John Piper has warned Christians not to live a "double life" in the wake of the Ravi Zacharias scandal.
The Desiring God founder admitted he had been "slow to speak" on the issue because of how "horrible" it is to "publicly assess and criticize" someone who was a a husband, father and friend.
But speaking on the Ask Pastor John podcast, he said it was "right" for people to be asking him about his view on the scandal, particularly where it concerns people who were deeply influenced or converted by his ministry.
Piper cited three people in the Bible - Judas, Demas and Hymenaeus - who "for a season, spoke the truth in useful ways, and then made shipwreck of their lives".
Judas, he said, had presumably been preaching the gospel and performing miracles along with the other disciples, all the while being a "son of perdition".
"And lest anyone think that a phony apostle can't do miracles, remember the words of Jesus in Matthew 7:22–23," Piper said.
In the passage cited by Piper, Jesus denies knowing those who cast out demons in his name because they were "workers of lawlessness".
"And those works of lawlessness would, of course, include things like pervasive deception; greedy, lavish use of ministry funds; harmful manipulation of other people for your own private pleasures; adulterous dalliances; continually making provision for the flesh against the explicit command of the apostle in Romans 13:13–14," Piper explained.
Demas, too, was a "trusted" gospel partner until he deserted Paul and went to Thessalonica because he was "in love with this present age".
When his "true colours were revealed", it was shown that Demas really loved "only what this age was offering him through religious work: things like association with notable people, access to money, experiences of power, accolades for eloquence, commendations for courage," Piper said.
Of Hymenaeus, Piper said he and Alexander started out with faith but eventually "found ways to dull their conscience, until their conscience was so seared that they could justify behaviors that were simply appalling, even to the point where Paul said they made 'shipwreck of their faith.'"
"A double life, lived contrary to the Christian conscience, is a shipwreck about to happen," Piper said.
Speaking specifically about Zacharias, Piper criticized the late apologist's "manipulation of people", which he said was a lesson to everyone about "the need for tethered sympathy", which he defined as sympathy that is "tethered to the truth."

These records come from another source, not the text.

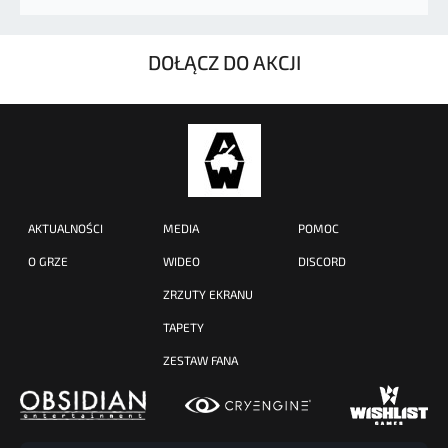
DOŁĄCZ DO AKCJI
AKTUALNOŚCI
MEDIA
POMOC
O GRZE
WIDEO
DISCORD
ZRZUTY EKRANU
TAPETY
ZESTAW FANA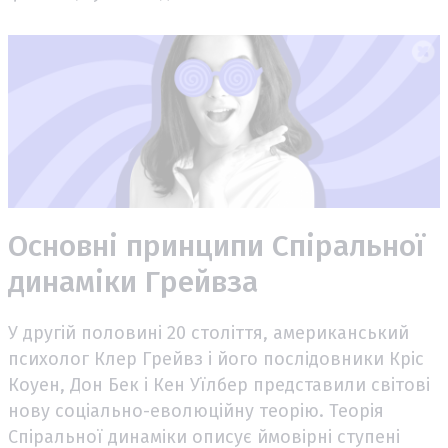
Основні принципи Спіральної
динаміки Грейвза
У другій половині 20 століття, американський
психолог Клер Грейвз і його послідовники Кріс
Коуен, Дон Бек і Кен Уїлбер представили світові
нову соціально-еволюційну теорію. Теорія
Спіральної динаміки описує ймовірні ступені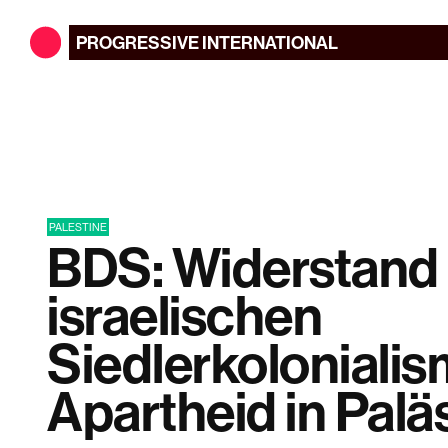
PROGRESSIVE
INTERNATIONAL
PALESTINE
BDS: Widerstand
israelischen
Siedlerkoloniali
Apartheid in Palä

"How did Ravi manipulate people into sinfully sending him nude pictures? How did he manipulate people into sinfully providing him with sexual stimulation? He did it by demanding untethered sympathy," Piper said.
"He portrayed himself as an embattled, burdened, wounded warrior in the righteous cause of the gospel. And ironically, he turned his position of power into a form of neediness and woundedness, and then he tried to coerce untethered sympathy under the guise of calling for 'kingdom therapy for the wounded warrior.'"
Piper also warned against lavish living.
"The amassing of money and the pursuit of lavish lifestyles in ministry are the alarm bells of the love of this age," he said.
He ended by encouraging those who came to Christ or were influenced through Zacharias' ministry to look at Christ and not abandon their faith.
"Don't let the imperfections and failures of men turn you away from the perfections and the triumphs of Christ, who will never, never fail you," he said.